By HPA Founder & Managing Director Sumeet Goel
“It’s going to be a bumpy ride.” Or at least that was the headline in a recent Fortune daily newsletter. A couple of days later, Lloyd Blankfein, former Golden Sachs chairman and chief executive, was quoted as saying, there’s a “very, very high risk” of recession, and further, “If I were running a big company, I would be very prepared for it.”
None of this is likely to come as a surprise to any of us. Inflation is high. Markets are uncertain. The Ukrainian invasion has an unclear ending. A correction is normal and almost unavoidable after twelve years of never-before-seen growth – not even curtailed by a global pandemic that for a time shut down the world.
Here are some figures for the data-minded: From the Global Financial Crisis low in March 2009 and the COVID-19 low in March 2020, the S&P was up 600% and 107%, respectively, through 12/31/21. This is a randomly chosen point of comparison, but the fact remains indisputable: In the history of the S&P, the previous greatest 12-year and 21-month rises were 473% and 73%, again respectively.

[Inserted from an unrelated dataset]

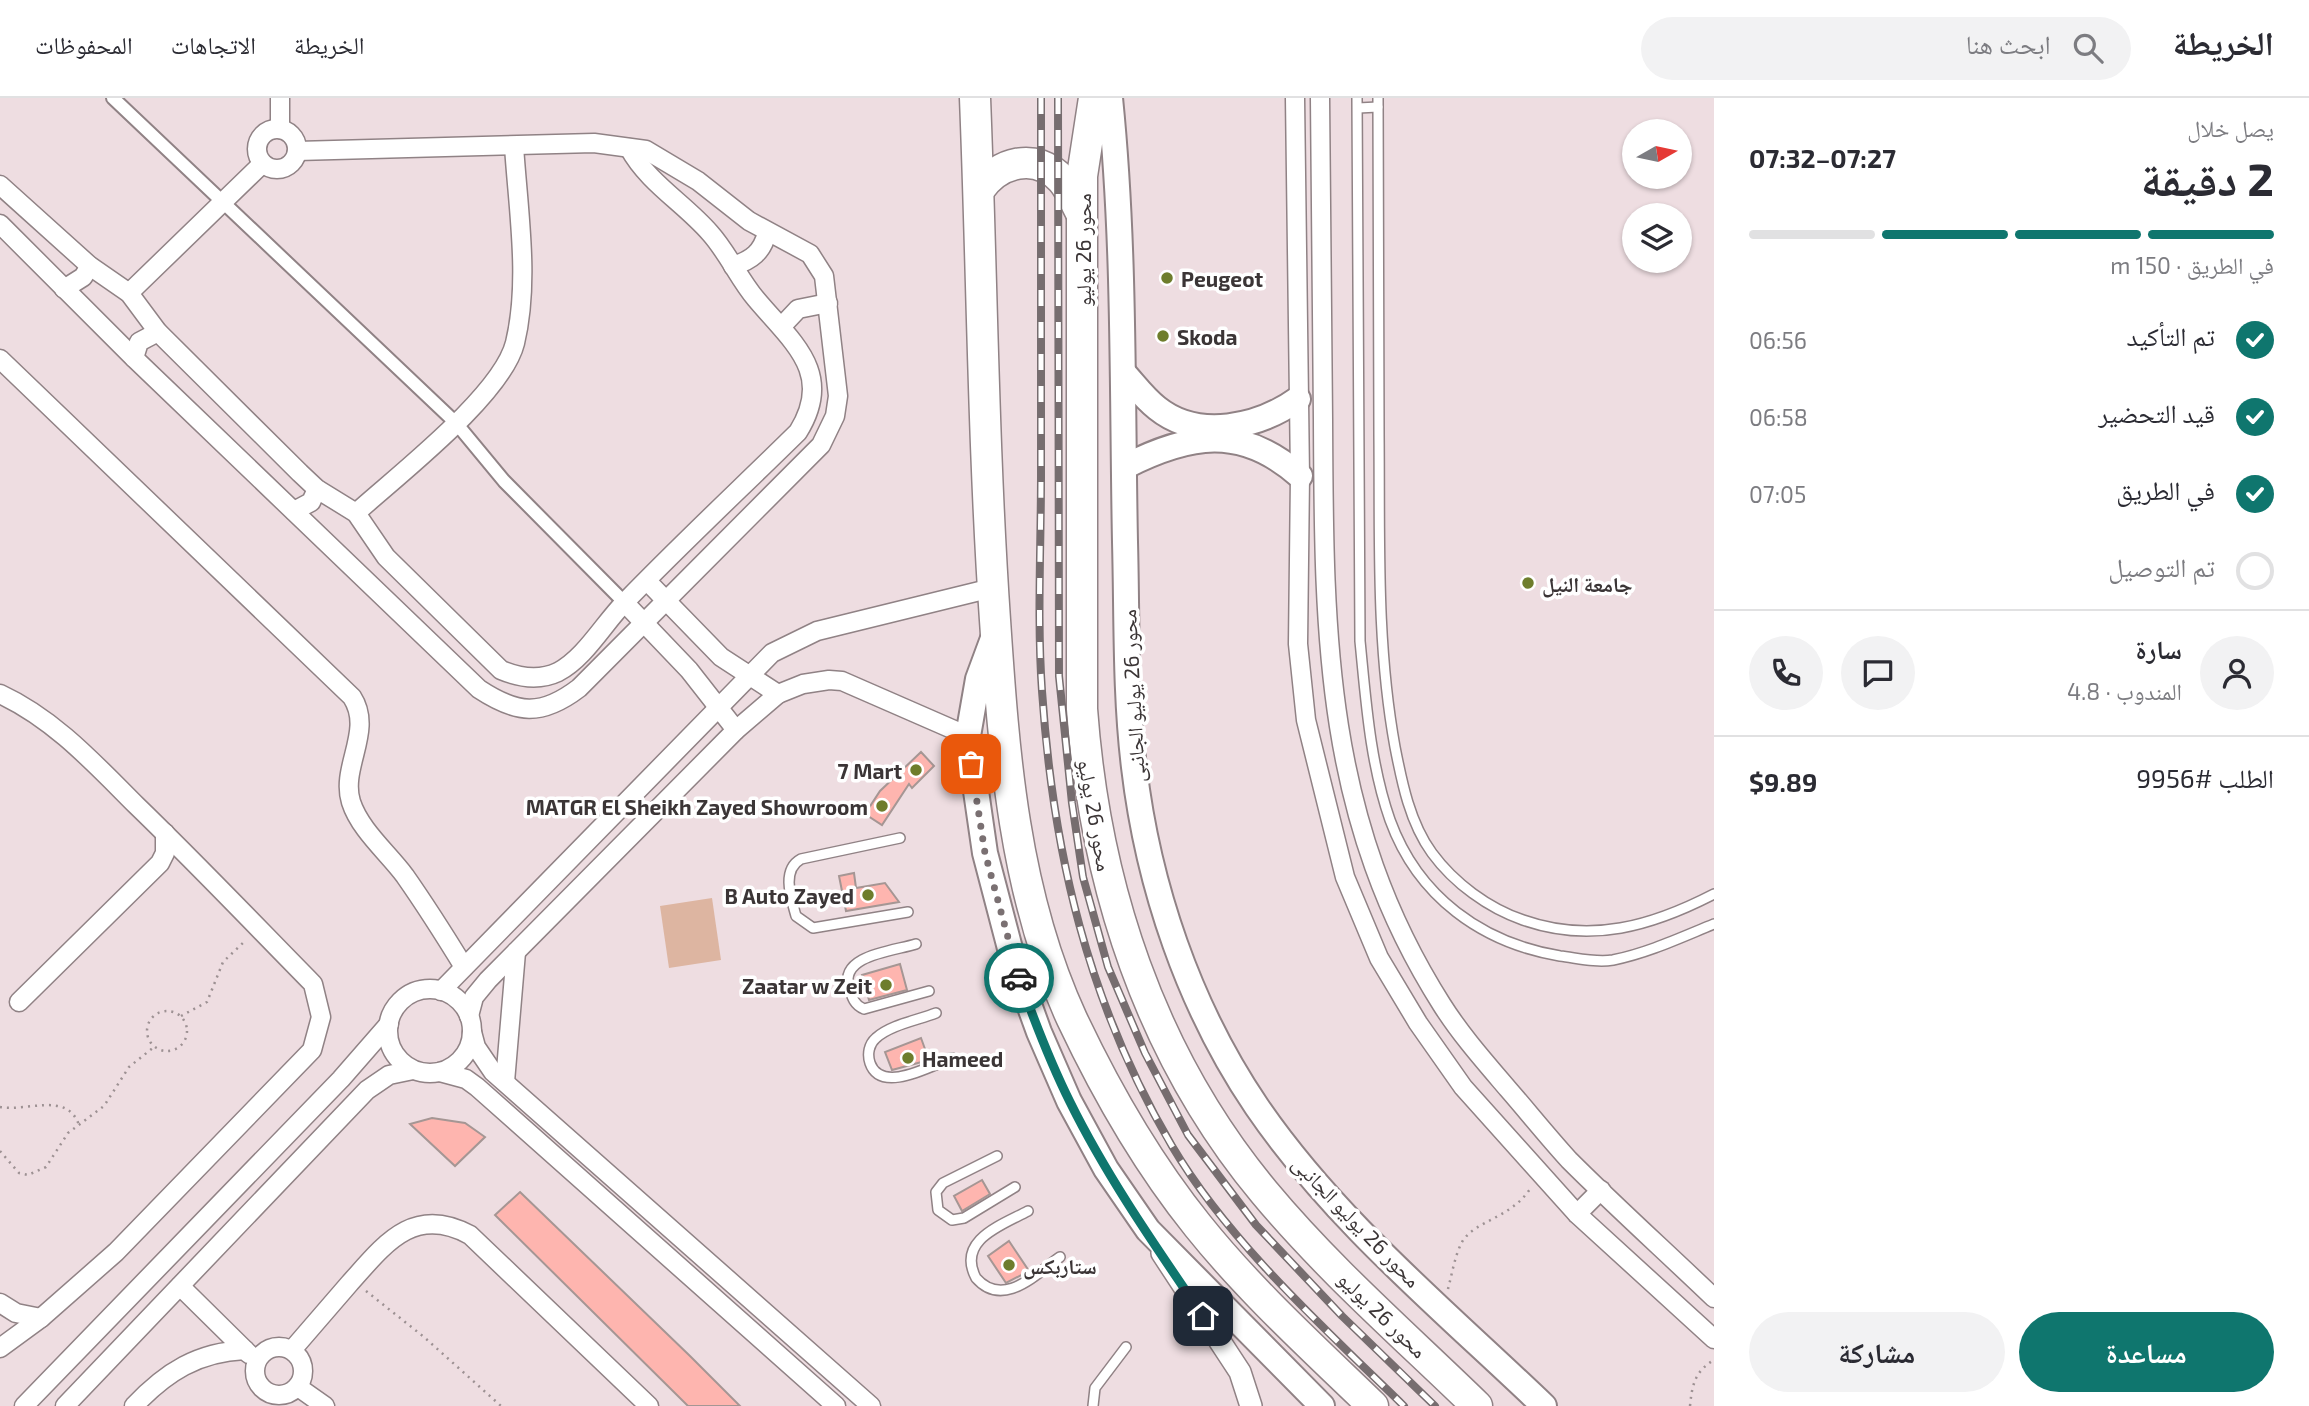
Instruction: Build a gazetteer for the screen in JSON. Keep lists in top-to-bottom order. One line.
{"streets":{"highway":["محور 26 يوليو"],"main road":["محور 26 يوليو الجانبى"]},"places":["Peugeot","Skoda","جامعة النيل","7 Mart","MATGR El Sheikh Zayed Showroom","B Auto Zayed","Zaatar w Zeit","Hameed","ستاربكس"],"north":"right","page":{"header":"الخريطة","search":"ابحث هنا","nav":["الخريطة","الاتجاهات","المحفوظات"],"heading":["2 دقيقة","يصل خلال","07:27–07:32"],"panel":["سارة","المندوب · 4.8","الطلب #9956","$9.89"],"bar":"في الطريق · 150 m","list":[["تم التأكيد","06:56"],["قيد التحضير","06:58"],["في الطريق","07:05"],"تم التوصيل"],"buttons":["مساعدة","مشاركة"]}}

Add to this inflation levels not witnessed since 1981, the Fed raising rates 50 basis points at one go for the first time since 2000 (with more expected), U.S. government debt running at 130% of GDP, and the list goes on. Regardless of how many telltale signs point to an obvious oncoming recession, the important question is: Is your business prepared?
Many businesses were caught off guard in 2000 and then again in 2008. This indicates the time is now to get ahead of what is likely coming. As we recognize our 20th anniversary, HPA has weathered its share of economic ups and downs, and while we realized a record 2021 and year-to-date, we met as a team recently to discuss the likelihood of a recession and the ways it might impact our business. We’ve started to explore what each of us on an individual level and collectively can do to prepare. The lessons in HPA Senior Advisor Alex Nesbitt’s 2020 blog, Managing the Whipsaw: Planning for the Next Normal, ring true today: to succeed, make agility and adaptiveness a way of life, not a coping mechanism.
Raise awareness, not an alarm bell within your organization.
Even if your business is prepared for volatility, our recommendation is that you start thinking about how you can be proactive within your own purview – today. Ask teams and stakeholders: What have we done for customers during volatile times before? How can we get those engines at the ready again? Far from stoking anxiety, educate your business about what may be coming down the pike, and then lead thoughtful conversations about what adjustments, preparations, and selective accelerations you can make in the immediate and near-term. Our blog on Success Factors for “Acrobatic” Strategic Planning can guide you as you anticipate and plan for uncertain times.
In the words of Churchill, “Never let a good crisis go to waste.” And while we aren’t in a recession yet (well, not a recession crisis, at any rate), the returns of preparing now are higher than the costs of potential distraction. As we’ve noted before, leading firms gain share during volatility, and this is a time not to retrench but to accelerate select initiatives while enhancing agility.